TO DO: Report every line from the material that contains the word "Kidney".

======== DATA FOR REVIEW ========

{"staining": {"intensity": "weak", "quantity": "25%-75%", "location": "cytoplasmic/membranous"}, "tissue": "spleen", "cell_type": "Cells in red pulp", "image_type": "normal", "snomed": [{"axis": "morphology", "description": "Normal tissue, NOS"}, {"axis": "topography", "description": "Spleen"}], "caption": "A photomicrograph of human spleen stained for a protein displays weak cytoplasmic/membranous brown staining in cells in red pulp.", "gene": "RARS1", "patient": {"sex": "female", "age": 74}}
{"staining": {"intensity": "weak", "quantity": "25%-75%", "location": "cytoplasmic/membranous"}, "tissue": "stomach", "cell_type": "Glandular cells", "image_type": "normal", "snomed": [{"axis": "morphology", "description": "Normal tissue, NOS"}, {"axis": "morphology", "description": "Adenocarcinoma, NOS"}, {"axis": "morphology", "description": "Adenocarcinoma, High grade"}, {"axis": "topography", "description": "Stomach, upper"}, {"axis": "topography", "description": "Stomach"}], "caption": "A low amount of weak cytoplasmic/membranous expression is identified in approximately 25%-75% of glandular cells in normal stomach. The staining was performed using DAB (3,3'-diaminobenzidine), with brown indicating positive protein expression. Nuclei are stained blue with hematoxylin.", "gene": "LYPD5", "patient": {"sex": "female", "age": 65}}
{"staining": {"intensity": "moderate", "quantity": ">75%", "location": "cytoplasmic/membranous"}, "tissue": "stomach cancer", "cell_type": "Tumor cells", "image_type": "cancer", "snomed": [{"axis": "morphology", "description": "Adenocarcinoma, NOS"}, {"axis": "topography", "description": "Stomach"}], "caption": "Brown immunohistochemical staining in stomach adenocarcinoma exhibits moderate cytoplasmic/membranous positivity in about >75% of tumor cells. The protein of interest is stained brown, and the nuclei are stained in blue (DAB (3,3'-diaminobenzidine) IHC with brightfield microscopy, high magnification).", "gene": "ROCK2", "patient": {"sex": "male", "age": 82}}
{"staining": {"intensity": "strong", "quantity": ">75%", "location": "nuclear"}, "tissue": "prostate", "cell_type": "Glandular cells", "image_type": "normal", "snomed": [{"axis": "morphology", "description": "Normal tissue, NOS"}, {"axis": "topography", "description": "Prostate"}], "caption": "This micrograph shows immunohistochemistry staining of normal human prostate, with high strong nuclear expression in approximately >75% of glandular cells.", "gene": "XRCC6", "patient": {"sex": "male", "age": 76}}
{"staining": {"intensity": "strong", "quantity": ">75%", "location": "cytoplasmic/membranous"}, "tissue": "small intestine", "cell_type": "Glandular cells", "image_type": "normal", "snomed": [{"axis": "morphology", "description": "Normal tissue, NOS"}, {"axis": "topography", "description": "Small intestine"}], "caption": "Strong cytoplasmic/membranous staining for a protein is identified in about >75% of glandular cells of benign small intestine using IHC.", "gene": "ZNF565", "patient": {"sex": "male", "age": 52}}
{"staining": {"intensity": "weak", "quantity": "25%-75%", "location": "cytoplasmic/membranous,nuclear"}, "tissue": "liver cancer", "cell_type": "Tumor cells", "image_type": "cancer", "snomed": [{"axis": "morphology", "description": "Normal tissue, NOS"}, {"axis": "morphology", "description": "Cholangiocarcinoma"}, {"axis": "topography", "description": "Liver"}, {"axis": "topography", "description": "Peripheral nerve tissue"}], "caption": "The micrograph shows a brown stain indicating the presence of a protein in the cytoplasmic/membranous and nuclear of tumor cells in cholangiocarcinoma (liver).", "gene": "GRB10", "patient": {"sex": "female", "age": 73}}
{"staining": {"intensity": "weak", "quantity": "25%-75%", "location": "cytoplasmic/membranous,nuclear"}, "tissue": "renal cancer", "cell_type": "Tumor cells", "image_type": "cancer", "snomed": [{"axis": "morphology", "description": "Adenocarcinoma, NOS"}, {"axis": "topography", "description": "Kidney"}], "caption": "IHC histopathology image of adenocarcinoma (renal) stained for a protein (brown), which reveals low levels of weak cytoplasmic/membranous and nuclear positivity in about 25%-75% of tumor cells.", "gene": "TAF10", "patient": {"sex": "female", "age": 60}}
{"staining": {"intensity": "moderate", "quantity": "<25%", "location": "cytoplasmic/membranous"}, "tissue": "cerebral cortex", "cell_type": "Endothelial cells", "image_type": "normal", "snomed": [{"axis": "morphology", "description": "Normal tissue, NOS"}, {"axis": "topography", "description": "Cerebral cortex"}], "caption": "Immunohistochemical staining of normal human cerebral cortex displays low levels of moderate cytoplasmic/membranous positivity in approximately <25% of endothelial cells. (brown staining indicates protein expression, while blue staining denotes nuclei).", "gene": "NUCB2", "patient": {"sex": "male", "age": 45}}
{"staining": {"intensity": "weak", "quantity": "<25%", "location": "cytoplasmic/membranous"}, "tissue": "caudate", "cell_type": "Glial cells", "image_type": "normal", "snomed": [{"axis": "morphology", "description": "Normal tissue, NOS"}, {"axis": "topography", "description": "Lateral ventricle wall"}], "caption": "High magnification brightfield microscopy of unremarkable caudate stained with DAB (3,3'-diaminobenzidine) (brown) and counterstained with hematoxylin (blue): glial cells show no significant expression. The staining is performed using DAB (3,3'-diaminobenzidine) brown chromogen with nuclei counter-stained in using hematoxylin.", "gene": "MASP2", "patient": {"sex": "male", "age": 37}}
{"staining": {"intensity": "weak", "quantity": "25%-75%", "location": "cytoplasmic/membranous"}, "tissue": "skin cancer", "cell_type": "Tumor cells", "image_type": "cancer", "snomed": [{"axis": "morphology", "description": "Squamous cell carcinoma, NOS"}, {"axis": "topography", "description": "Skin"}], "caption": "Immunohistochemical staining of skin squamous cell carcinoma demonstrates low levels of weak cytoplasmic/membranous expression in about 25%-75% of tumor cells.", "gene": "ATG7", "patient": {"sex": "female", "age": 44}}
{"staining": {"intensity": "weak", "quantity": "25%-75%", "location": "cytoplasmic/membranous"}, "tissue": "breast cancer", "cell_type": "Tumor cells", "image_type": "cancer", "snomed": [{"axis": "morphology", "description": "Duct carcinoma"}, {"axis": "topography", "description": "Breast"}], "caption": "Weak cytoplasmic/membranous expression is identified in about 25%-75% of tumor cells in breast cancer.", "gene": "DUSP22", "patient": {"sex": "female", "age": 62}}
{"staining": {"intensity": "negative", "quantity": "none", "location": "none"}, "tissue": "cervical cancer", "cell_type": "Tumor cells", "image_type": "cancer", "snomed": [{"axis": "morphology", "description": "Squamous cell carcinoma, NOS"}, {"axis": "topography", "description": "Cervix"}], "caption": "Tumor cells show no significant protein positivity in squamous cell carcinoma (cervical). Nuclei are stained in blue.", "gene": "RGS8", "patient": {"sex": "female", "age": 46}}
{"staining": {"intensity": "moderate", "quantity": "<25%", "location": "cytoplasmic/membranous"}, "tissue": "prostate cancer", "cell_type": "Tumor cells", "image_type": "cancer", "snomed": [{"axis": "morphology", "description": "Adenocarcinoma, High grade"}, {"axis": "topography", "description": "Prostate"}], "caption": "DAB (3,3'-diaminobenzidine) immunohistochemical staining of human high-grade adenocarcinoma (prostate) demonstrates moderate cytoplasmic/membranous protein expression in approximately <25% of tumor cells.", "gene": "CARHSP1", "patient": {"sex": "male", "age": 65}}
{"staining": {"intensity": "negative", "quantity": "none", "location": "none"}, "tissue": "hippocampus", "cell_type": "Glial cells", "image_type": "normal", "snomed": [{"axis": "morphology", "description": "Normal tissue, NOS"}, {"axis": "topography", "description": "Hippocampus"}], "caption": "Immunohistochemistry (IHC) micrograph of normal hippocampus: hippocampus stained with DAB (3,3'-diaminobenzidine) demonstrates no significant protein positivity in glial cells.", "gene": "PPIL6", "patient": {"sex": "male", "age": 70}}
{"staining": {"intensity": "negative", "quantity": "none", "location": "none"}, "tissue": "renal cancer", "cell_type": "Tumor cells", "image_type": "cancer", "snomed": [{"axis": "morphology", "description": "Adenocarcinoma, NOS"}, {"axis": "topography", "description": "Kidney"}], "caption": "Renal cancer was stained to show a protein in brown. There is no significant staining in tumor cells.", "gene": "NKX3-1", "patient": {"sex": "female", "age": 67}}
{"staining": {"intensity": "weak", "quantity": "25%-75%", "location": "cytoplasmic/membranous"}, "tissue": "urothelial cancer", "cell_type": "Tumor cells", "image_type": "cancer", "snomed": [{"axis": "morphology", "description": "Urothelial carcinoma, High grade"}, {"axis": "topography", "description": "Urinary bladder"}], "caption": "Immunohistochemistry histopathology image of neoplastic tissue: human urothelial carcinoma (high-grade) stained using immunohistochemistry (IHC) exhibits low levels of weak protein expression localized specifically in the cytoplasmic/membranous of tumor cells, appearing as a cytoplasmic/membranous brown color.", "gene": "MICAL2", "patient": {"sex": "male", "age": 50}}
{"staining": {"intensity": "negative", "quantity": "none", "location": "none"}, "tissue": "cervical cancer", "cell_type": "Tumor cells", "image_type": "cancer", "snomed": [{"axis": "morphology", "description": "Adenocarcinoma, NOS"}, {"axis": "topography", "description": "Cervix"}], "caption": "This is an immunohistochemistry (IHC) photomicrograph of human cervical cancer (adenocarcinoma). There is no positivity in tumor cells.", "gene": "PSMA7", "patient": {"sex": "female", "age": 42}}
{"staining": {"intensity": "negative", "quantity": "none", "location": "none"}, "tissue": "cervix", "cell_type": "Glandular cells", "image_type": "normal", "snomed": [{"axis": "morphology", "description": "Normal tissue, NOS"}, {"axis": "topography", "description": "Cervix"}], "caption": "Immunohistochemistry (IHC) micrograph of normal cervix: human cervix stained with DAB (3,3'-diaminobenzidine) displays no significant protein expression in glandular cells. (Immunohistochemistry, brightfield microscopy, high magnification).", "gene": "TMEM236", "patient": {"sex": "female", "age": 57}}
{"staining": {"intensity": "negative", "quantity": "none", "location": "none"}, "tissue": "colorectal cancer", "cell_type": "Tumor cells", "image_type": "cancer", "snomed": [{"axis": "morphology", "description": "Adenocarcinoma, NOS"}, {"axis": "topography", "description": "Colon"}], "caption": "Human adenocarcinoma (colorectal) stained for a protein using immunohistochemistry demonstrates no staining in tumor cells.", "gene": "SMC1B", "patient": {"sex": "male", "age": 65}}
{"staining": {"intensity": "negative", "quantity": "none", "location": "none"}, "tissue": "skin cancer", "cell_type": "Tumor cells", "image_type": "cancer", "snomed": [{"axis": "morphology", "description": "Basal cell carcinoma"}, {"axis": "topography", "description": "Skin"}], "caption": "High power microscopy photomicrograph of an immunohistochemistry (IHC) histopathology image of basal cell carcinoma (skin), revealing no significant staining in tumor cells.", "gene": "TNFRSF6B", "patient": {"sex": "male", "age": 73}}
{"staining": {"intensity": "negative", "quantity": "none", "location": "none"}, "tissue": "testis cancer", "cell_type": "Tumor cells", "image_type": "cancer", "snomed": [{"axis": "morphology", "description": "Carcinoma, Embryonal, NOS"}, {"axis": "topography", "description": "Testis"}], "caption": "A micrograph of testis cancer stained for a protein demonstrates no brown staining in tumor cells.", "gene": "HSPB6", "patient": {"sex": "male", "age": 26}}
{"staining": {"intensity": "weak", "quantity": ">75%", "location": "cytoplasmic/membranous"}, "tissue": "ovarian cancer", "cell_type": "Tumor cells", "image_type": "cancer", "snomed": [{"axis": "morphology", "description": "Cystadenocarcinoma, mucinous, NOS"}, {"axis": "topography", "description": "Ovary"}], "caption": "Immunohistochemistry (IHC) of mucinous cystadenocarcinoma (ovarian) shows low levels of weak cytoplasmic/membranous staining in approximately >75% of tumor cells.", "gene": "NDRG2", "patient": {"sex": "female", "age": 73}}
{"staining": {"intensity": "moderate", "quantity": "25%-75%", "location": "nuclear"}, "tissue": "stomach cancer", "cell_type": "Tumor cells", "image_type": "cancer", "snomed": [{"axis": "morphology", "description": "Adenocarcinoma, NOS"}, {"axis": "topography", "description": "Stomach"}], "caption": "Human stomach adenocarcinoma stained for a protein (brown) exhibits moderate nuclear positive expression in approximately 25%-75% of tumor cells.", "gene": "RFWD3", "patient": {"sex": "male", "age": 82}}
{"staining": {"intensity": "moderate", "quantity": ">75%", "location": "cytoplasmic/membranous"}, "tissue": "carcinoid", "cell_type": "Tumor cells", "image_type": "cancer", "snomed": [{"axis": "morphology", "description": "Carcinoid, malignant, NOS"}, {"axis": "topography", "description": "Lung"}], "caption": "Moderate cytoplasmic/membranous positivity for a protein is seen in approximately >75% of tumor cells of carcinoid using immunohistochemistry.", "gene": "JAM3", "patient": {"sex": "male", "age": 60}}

========

RESULT OF THIS TASK:
{"staining": {"intensity": "weak", "quantity": "25%-75%", "location": "cytoplasmic/membranous,nuclear"}, "tissue": "renal cancer", "cell_type": "Tumor cells", "image_type": "cancer", "snomed": [{"axis": "morphology", "description": "Adenocarcinoma, NOS"}, {"axis": "topography", "description": "Kidney"}], "caption": "IHC histopathology image of adenocarcinoma (renal) stained for a protein (brown), which reveals low levels of weak cytoplasmic/membranous and nuclear positivity in about 25%-75% of tumor cells.", "gene": "TAF10", "patient": {"sex": "female", "age": 60}}
{"staining": {"intensity": "negative", "quantity": "none", "location": "none"}, "tissue": "renal cancer", "cell_type": "Tumor cells", "image_type": "cancer", "snomed": [{"axis": "morphology", "description": "Adenocarcinoma, NOS"}, {"axis": "topography", "description": "Kidney"}], "caption": "Renal cancer was stained to show a protein in brown. There is no significant staining in tumor cells.", "gene": "NKX3-1", "patient": {"sex": "female", "age": 67}}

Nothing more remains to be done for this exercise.